* Text

Question

A 25.0 kg block is initially at rest on a horizontal surface. A horizontal force of 75 N is required to set the block in motion, after which a horizontal force of 60 N is required to keep the block in moving with constant speed. Find the coefficient of static and kinetic friction between the block and the surface.

Answer 1

μs = 0.30

μk = 0.24

Step-by-step explanation:

In order to calculate the kinetic friction and static friction between the block and the surface, you take into account that the kinetic friction is important when the block is moving and the static friction when the block is at rest.

You use the following formula to find the coefficient of static friction:

`F_1=\mu_s Mg` (1)

* Excerpted records
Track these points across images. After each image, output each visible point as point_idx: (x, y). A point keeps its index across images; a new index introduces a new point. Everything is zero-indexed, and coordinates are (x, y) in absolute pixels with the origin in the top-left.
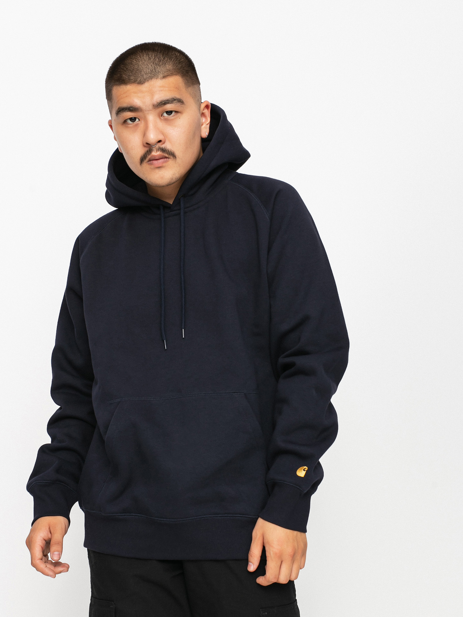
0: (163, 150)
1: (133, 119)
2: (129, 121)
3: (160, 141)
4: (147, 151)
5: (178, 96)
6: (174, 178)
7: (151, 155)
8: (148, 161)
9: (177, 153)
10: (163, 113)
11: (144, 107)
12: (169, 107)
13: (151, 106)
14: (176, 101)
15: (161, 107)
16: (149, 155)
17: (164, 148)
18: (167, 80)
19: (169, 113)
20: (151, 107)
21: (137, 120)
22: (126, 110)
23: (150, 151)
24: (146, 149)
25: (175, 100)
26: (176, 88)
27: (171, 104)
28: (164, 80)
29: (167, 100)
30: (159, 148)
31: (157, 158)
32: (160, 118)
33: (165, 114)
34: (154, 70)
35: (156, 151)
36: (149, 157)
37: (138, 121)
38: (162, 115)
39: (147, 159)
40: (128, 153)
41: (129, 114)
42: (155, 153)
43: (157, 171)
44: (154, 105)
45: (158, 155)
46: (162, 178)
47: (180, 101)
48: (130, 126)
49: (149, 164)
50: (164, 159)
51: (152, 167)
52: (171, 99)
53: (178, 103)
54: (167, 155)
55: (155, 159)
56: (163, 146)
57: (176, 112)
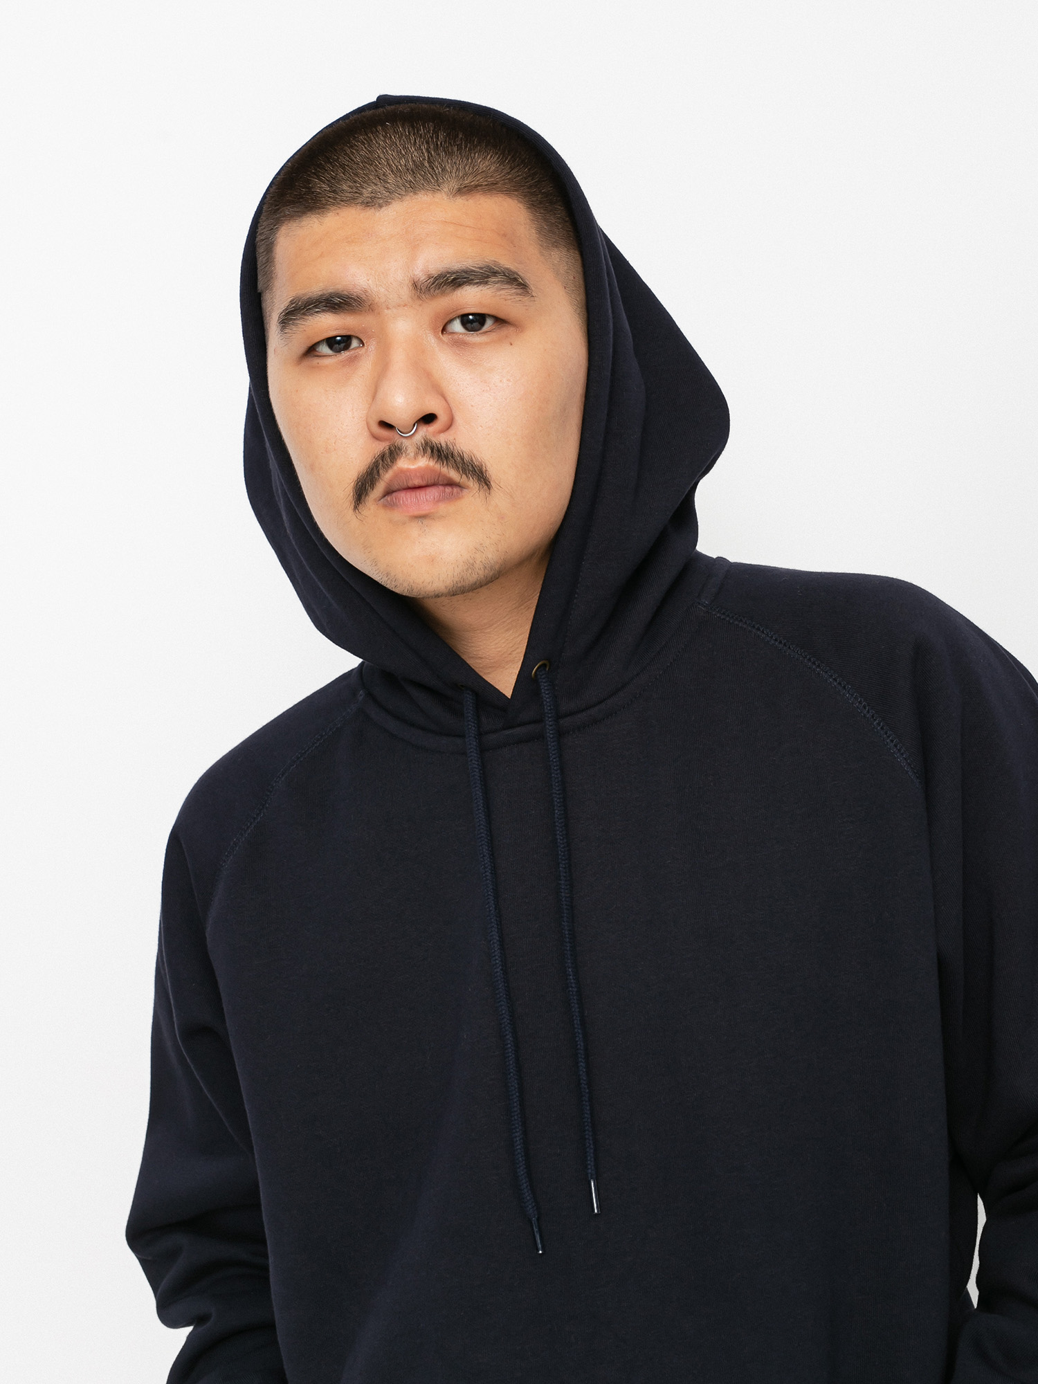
0: (440, 453)
1: (340, 343)
2: (325, 349)
3: (429, 419)
4: (383, 456)
5: (506, 262)
6: (478, 565)
7: (395, 468)
8: (384, 496)
9: (493, 471)
10: (451, 321)
11: (382, 290)
12: (472, 298)
13: (405, 288)
14: (499, 278)
15: (443, 293)
16: (387, 467)
17: (444, 445)
18: (471, 202)
19: (474, 321)
20: (406, 292)
21: (355, 343)
22: (316, 307)
23: (393, 454)
24: (380, 447)
25: (495, 273)
26: (505, 235)
27: (480, 287)
28: (460, 201)
29: (466, 272)
30: (426, 443)
31: (417, 482)
32: (439, 338)
33: (457, 326)
34: (426, 164)
35: (412, 455)
36: (387, 477)
37: (359, 347)
38: (444, 330)
39: (380, 487)
40: (312, 468)
41: (327, 323)
42: (413, 464)
43: (414, 530)
44: (415, 285)
45: (419, 469)
46: (432, 560)
47: (514, 280)
48: (326, 361)
49: (385, 506)
50: (441, 488)
51: (397, 515)
52: (481, 268)
53: (506, 286)
54: (454, 475)
55: (410, 484)
56: (442, 439)
57: (500, 321)
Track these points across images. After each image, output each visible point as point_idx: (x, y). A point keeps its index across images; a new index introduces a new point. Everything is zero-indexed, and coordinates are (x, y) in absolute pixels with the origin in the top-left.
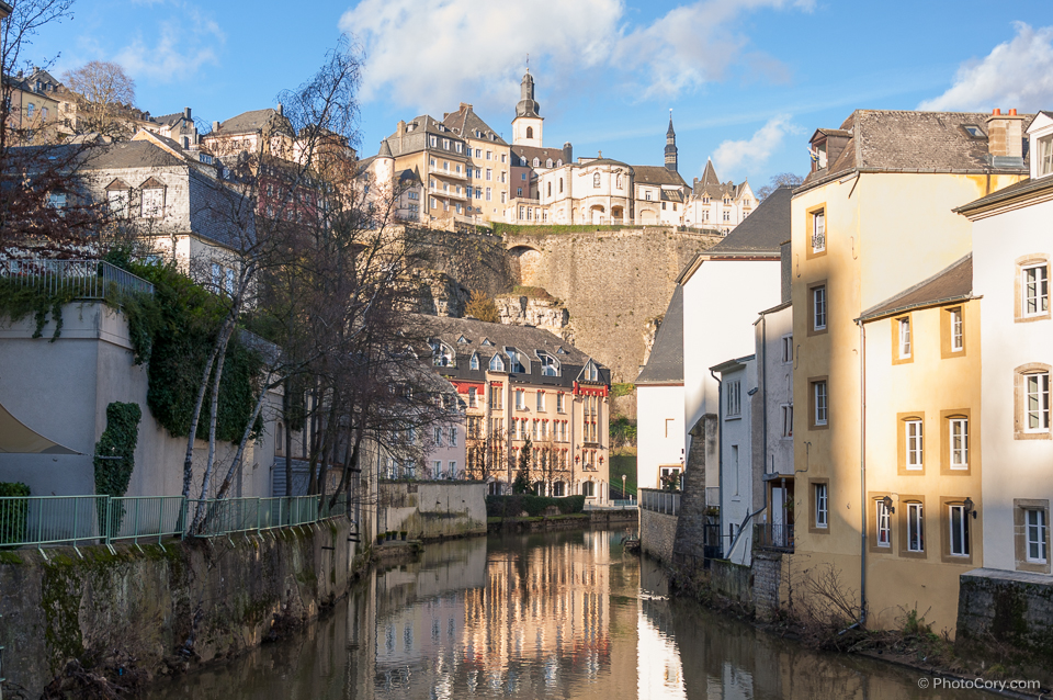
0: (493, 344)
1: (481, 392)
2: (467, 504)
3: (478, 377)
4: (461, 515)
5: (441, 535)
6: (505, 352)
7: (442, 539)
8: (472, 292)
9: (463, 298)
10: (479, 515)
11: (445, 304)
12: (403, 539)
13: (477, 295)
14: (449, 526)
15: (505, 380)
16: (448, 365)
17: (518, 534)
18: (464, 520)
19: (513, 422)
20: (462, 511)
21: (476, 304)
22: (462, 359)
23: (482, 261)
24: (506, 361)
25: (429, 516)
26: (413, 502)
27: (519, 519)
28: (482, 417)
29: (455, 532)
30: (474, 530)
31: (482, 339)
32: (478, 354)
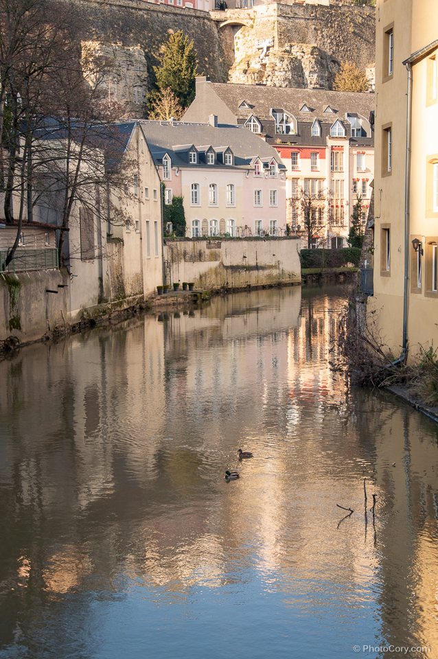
0: (335, 111)
1: (323, 157)
2: (279, 257)
3: (320, 142)
4: (271, 267)
5: (249, 286)
6: (346, 118)
7: (249, 289)
8: (342, 64)
9: (335, 70)
10: (292, 266)
11: (315, 76)
12: (190, 289)
13: (346, 66)
14: (257, 277)
15: (346, 144)
16: (291, 133)
17: (341, 283)
18: (275, 272)
19: (355, 183)
20: (274, 264)
21: (345, 75)
22: (304, 127)
23: (354, 32)
24: (346, 126)
25: (235, 269)
26: (214, 257)
27: (341, 269)
28: (324, 179)
29: (265, 282)
30: (286, 280)
31: (325, 107)
32: (320, 122)
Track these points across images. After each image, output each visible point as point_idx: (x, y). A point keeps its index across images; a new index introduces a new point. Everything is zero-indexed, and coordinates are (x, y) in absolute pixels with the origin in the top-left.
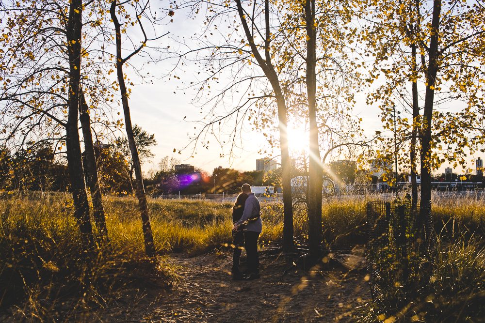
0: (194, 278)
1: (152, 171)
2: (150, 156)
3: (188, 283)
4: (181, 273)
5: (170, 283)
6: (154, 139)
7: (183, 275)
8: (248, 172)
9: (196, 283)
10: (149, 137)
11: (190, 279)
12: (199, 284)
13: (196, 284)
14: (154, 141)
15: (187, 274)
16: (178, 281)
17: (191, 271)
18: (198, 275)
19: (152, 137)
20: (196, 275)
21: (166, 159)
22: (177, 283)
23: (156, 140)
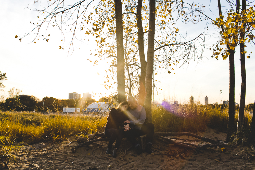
0: (33, 159)
1: (3, 96)
2: (3, 86)
3: (27, 164)
4: (20, 154)
5: (5, 164)
6: (5, 76)
7: (22, 156)
8: (64, 100)
9: (36, 163)
10: (2, 75)
11: (29, 160)
12: (39, 165)
13: (36, 165)
14: (5, 77)
15: (26, 155)
16: (15, 162)
17: (29, 153)
18: (37, 156)
19: (4, 75)
20: (36, 156)
21: (13, 89)
22: (14, 164)
23: (6, 77)
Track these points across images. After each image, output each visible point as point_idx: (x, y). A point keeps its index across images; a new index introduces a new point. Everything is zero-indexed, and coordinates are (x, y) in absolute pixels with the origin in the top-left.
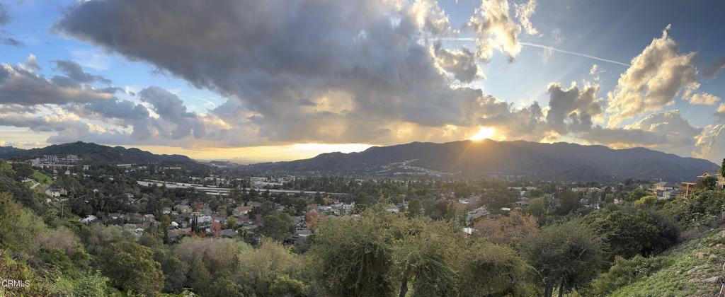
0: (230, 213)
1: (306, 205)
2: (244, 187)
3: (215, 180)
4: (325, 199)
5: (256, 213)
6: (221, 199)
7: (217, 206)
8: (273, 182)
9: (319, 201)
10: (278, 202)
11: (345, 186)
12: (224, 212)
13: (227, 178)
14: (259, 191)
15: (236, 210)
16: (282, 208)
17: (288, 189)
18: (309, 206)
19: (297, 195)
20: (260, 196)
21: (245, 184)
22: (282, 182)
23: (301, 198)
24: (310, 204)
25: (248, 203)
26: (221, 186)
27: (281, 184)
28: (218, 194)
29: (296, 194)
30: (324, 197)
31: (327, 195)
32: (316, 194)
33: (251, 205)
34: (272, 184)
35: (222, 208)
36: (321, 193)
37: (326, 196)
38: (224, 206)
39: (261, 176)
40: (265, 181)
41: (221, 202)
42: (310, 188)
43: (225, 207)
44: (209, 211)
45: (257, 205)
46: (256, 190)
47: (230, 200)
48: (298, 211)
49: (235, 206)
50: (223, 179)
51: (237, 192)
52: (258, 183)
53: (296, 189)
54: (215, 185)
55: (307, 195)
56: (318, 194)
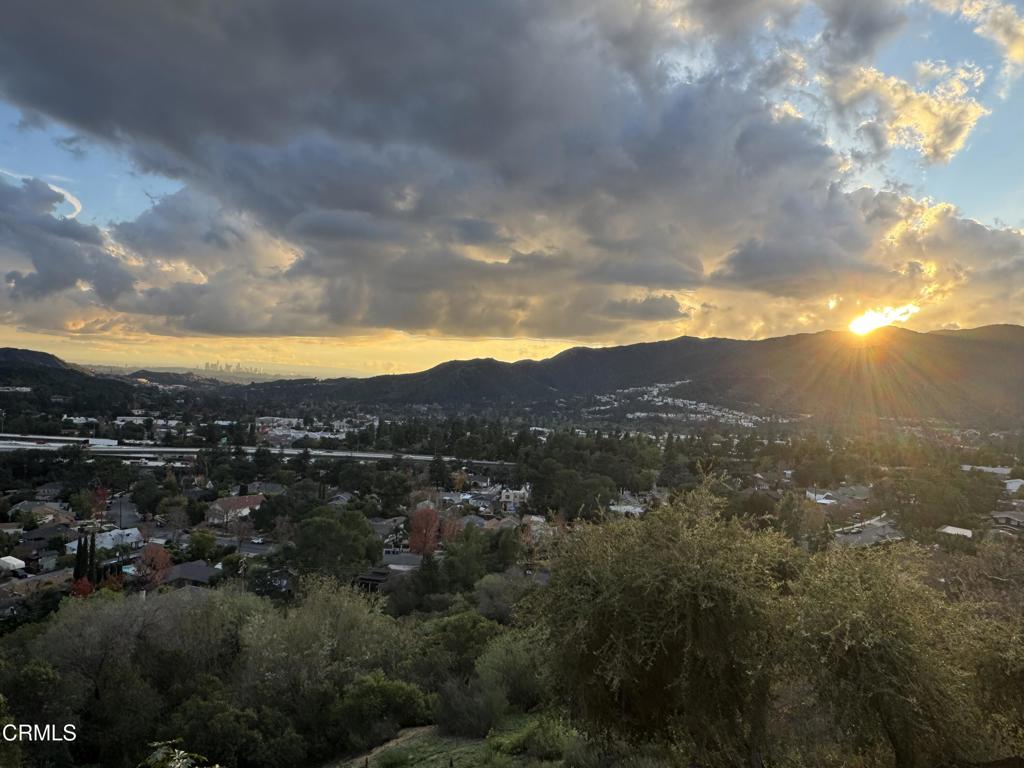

* What to work on
1. Do statements (a), (b) and (c) agree with the friction problem? Answer yes or no for each, quoting the exact words from the friction problem that settle it.
(a) The block has a mass of 25.0 kg.
(b) A horizontal force of 60 N is needed to set the block in motion.
(c) The coefficient of kinetic friction is 0.30.
2. Please print everything in the friction problem from "A 25.0 kg block" down to "and the surface.".
3. List every quantity in the friction problem that is stated with a unit of measurement.

* Solutions by task
1.
(a) Yes: "A 25.0 kg block is initially at rest on a horizontal surface."
(b) No: "A horizontal force of 75 N is required to set the block in motion"
(c) No: "μk = 0.24"

2.
A 25.0 kg block is initially at rest on a horizontal surface. A horizontal force of 75 N is required to set the block in motion, after which a horizontal force of 60 N is required to keep the block in moving with constant speed. Find the coefficient of static and kinetic friction between the block and the surface.

3.
25.0 kg
75 N
60 N